● Work task A:
Answer these from the monocoque construction text:
(i) What materials were early airplanes built from?
(ii) By what period had aluminium-alloy monocoque airframes become common?
(iii) What material did McLaren adopt in 1981?
● Work task B:
Write the next part of the monocoque construction text, starting after its final line.

● Text segment:

Deperdussin Monocoque, 1912.

A monocoque (sometime referred to as structural skin) is a form of structural engineering where loads and stresses are distributed through an object's external skin rather than a frame; concept is most analogous with an egg shell. Early airplanes were built using wood or steel tubes covered with starched fabric, the fabric rendering contributing only a small part to rigidity.  A monocoque construction integrates skin and frame into a single load-bearing shell, reducing weight and adding strength.  Although examples flew as early as 1911, airframes built as aluminium-alloy monocoques would not become common until the mid 1930s.  In a pure design where only function matters, almost anything can be made a stressed component, even engine blocks and windscreens.

Lotus 25, 1962.

In automotive design, the word monocoque is often misused, treated as a descriptor for anything built without a separate chassis.  In fact, most road vehicles, apart from a handful of expensive exotics, are built either with a separate chassis (trucks and some SUVs) or are of unibody/unitary construction where box sections, bulkheads and tubes to provide most of the structural integrity, the outer-skin adding little or no strength or stiffness.  Monocoque construction was first seen in Formula one in 1962, rendered always in aluminium alloys until 1981 when McLaren adopted carbon-fibre.  A year later, the McLaren F1 followed the same principles, becoming the first road car built as a carbon-fibre monocoque.

BRM P83 (H16), 1966.

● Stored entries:
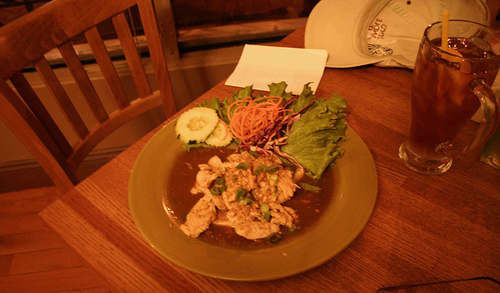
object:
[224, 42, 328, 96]
paper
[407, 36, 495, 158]
tea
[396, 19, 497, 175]
glass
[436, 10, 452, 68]
straw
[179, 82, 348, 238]
food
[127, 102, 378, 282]
plate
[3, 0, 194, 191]
chair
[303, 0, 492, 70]
cap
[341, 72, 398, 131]
table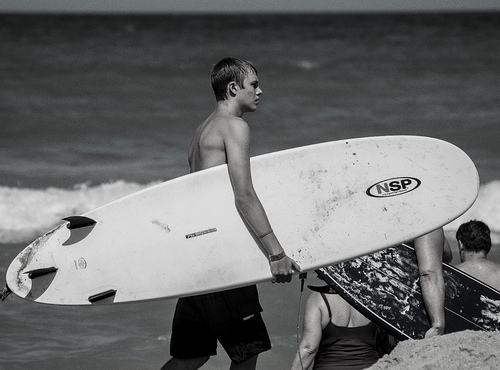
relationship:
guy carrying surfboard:
[194, 46, 271, 115] [24, 140, 447, 331]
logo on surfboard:
[362, 171, 422, 201] [24, 140, 447, 331]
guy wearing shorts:
[194, 46, 271, 115] [162, 273, 274, 363]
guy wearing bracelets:
[194, 46, 271, 115] [255, 229, 300, 273]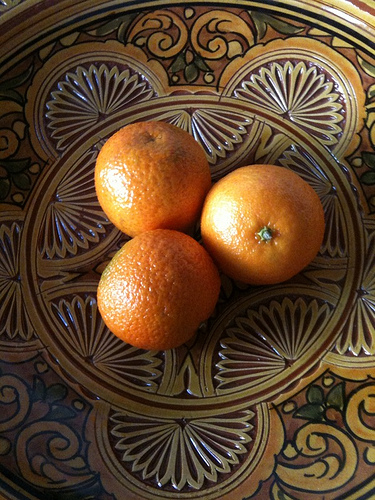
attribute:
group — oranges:
[84, 122, 331, 356]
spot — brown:
[130, 118, 187, 165]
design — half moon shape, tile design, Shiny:
[96, 404, 272, 498]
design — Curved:
[190, 7, 256, 59]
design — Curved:
[125, 7, 190, 59]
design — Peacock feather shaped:
[107, 409, 258, 488]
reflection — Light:
[209, 194, 238, 238]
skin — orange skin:
[200, 163, 327, 283]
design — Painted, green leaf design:
[288, 380, 345, 418]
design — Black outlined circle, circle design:
[278, 398, 297, 415]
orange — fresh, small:
[201, 164, 327, 281]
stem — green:
[256, 223, 275, 242]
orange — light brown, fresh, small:
[94, 119, 209, 236]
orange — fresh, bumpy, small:
[97, 228, 223, 354]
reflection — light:
[100, 160, 138, 207]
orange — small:
[87, 227, 224, 351]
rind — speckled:
[97, 228, 215, 345]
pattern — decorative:
[17, 418, 97, 490]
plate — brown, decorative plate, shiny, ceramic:
[0, 2, 372, 499]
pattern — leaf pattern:
[293, 383, 346, 422]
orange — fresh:
[96, 235, 220, 350]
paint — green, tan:
[106, 0, 258, 96]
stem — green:
[251, 221, 280, 247]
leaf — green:
[289, 373, 348, 420]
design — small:
[282, 396, 301, 413]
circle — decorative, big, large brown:
[24, 96, 364, 414]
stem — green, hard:
[255, 223, 279, 242]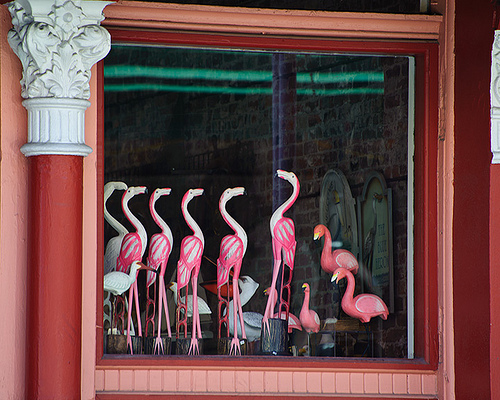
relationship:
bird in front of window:
[217, 186, 248, 357] [65, 4, 455, 384]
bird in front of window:
[115, 186, 149, 355] [97, 45, 412, 357]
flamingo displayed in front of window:
[145, 187, 173, 355] [97, 45, 412, 357]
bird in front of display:
[217, 186, 248, 357] [84, 23, 430, 363]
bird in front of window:
[261, 169, 300, 338] [97, 45, 412, 357]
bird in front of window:
[310, 220, 360, 283] [104, 27, 432, 352]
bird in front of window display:
[332, 267, 403, 369] [99, 53, 424, 363]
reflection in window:
[103, 59, 386, 99] [97, 45, 412, 357]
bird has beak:
[314, 224, 360, 320] [307, 227, 322, 243]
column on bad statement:
[3, 2, 125, 397] [0, 0, 500, 400]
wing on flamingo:
[272, 217, 303, 264] [262, 153, 302, 336]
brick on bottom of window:
[91, 366, 447, 398] [97, 45, 412, 357]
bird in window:
[331, 267, 389, 358] [97, 45, 412, 357]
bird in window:
[314, 224, 360, 320] [97, 45, 412, 357]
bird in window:
[261, 169, 300, 338] [65, 4, 455, 384]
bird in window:
[331, 267, 389, 358] [65, 4, 455, 384]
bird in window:
[217, 186, 248, 357] [65, 4, 455, 384]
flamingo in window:
[135, 182, 176, 344] [65, 4, 455, 384]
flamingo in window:
[177, 188, 205, 356] [65, 4, 455, 384]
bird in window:
[217, 186, 248, 357] [104, 27, 432, 352]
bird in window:
[331, 267, 389, 358] [104, 27, 432, 352]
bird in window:
[314, 224, 360, 320] [104, 27, 432, 352]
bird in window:
[299, 283, 320, 356] [104, 27, 432, 352]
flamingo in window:
[175, 186, 201, 355] [104, 27, 432, 352]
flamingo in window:
[177, 188, 205, 356] [97, 45, 412, 357]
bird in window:
[115, 186, 149, 355] [104, 27, 432, 352]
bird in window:
[265, 165, 300, 333] [93, 41, 436, 371]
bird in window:
[213, 181, 252, 355] [93, 41, 436, 371]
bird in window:
[331, 267, 389, 358] [93, 41, 436, 371]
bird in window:
[298, 278, 319, 355] [93, 41, 436, 371]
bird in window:
[118, 184, 143, 353] [93, 41, 436, 371]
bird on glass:
[115, 186, 149, 355] [104, 57, 406, 355]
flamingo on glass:
[145, 187, 173, 355] [104, 57, 406, 355]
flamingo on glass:
[177, 188, 205, 356] [104, 57, 406, 355]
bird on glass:
[217, 186, 248, 357] [104, 57, 406, 355]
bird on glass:
[261, 169, 300, 338] [104, 57, 406, 355]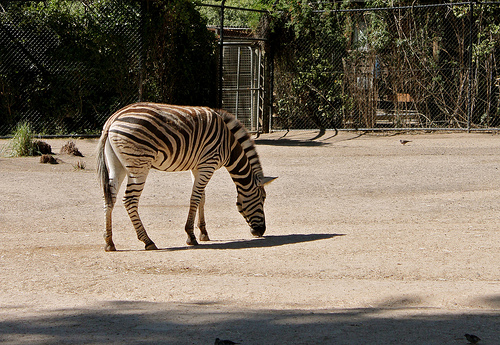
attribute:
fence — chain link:
[269, 0, 499, 130]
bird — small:
[395, 133, 409, 148]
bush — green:
[27, 3, 117, 15]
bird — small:
[393, 127, 415, 147]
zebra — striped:
[92, 93, 272, 251]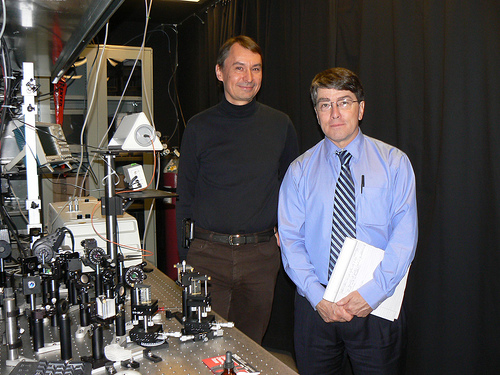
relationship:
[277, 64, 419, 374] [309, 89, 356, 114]
man wearing glasses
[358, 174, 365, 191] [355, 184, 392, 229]
pen in pocket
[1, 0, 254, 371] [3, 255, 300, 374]
equipment on workbench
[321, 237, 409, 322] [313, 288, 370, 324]
papers in hands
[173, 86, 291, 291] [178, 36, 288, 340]
shirt on man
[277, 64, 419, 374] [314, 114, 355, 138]
man has a mouth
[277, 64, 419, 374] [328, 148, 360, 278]
man wearing striped tie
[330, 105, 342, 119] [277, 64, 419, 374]
nose of an man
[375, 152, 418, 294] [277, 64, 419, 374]
arm of an man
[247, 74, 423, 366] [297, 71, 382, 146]
glasses on face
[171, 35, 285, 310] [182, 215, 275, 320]
man wearing pants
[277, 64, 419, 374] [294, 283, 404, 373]
man wearing pants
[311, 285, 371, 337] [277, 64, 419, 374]
hands of man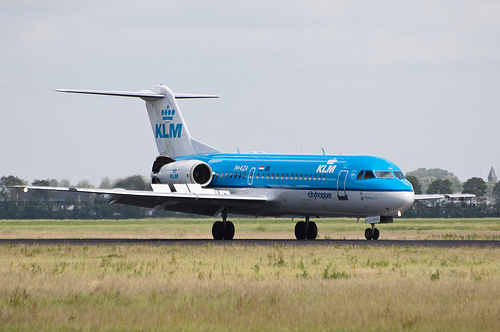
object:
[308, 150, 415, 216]
front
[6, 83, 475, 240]
plane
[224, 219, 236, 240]
wheel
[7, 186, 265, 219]
wing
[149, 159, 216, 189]
engine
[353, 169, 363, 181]
window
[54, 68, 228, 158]
tail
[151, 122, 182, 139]
klm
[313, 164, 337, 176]
klm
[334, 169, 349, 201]
door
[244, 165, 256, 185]
door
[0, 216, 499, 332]
ground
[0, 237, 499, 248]
runway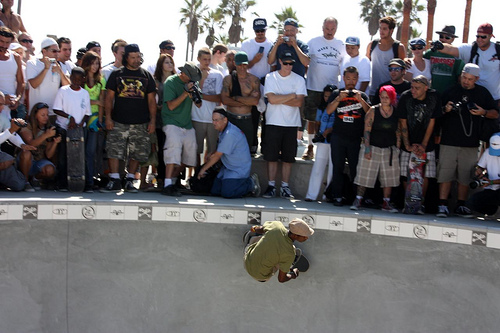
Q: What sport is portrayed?
A: Skateboarding.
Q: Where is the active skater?
A: In the bowl.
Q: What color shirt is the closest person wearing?
A: Green.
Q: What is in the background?
A: Trees.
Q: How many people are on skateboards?
A: 1.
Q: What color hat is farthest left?
A: White.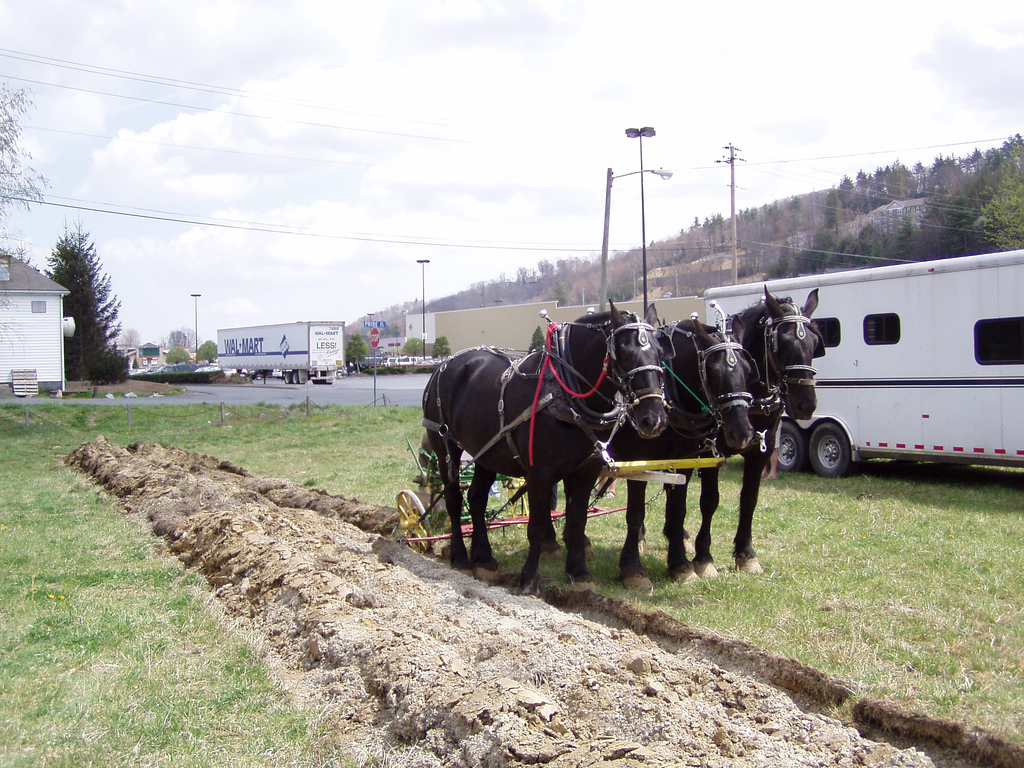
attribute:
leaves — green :
[964, 197, 1022, 235]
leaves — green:
[969, 169, 1017, 215]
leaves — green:
[103, 310, 132, 361]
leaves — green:
[73, 307, 109, 369]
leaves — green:
[54, 241, 122, 327]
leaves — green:
[636, 217, 666, 250]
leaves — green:
[428, 254, 485, 305]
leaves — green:
[447, 242, 505, 299]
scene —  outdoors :
[371, 624, 417, 641]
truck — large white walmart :
[217, 317, 341, 378]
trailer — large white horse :
[708, 242, 1018, 473]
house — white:
[5, 254, 69, 391]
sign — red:
[365, 323, 382, 346]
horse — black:
[433, 305, 664, 584]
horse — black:
[595, 314, 758, 587]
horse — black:
[627, 295, 759, 611]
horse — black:
[717, 278, 838, 579]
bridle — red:
[510, 298, 616, 473]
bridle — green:
[650, 306, 761, 467]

● Task answer A:
(i) Wood or steel tubes covered with starched fabric.
(ii) The mid 1930s.
(iii) Carbon-fibre.

● Task answer B:
In 1966, there was nothing revolutionary about the BRM P83’s monocoque chassis.  Four years earlier, in the second season of the voiturette era, that revolution had been triggered by the Lotus 25, built with the first fully stressed monocoque chassis, an epoch still unfolding as materials engineering evolves; the carbon-fibre monocoques seen first in the 1981 McLaren MP4/1 becoming soon ubiquitous.  The P83 used a monocoque made from riveted Duralumin (the word a portmanteau of durable and aluminium), an orthodox construction for the time.  Additionally, although it had been done before and would soon become an orthodoxy, what was unusual was that the engine was a stressed part of the monocoque.

BRM Type 15 (V16), 1949.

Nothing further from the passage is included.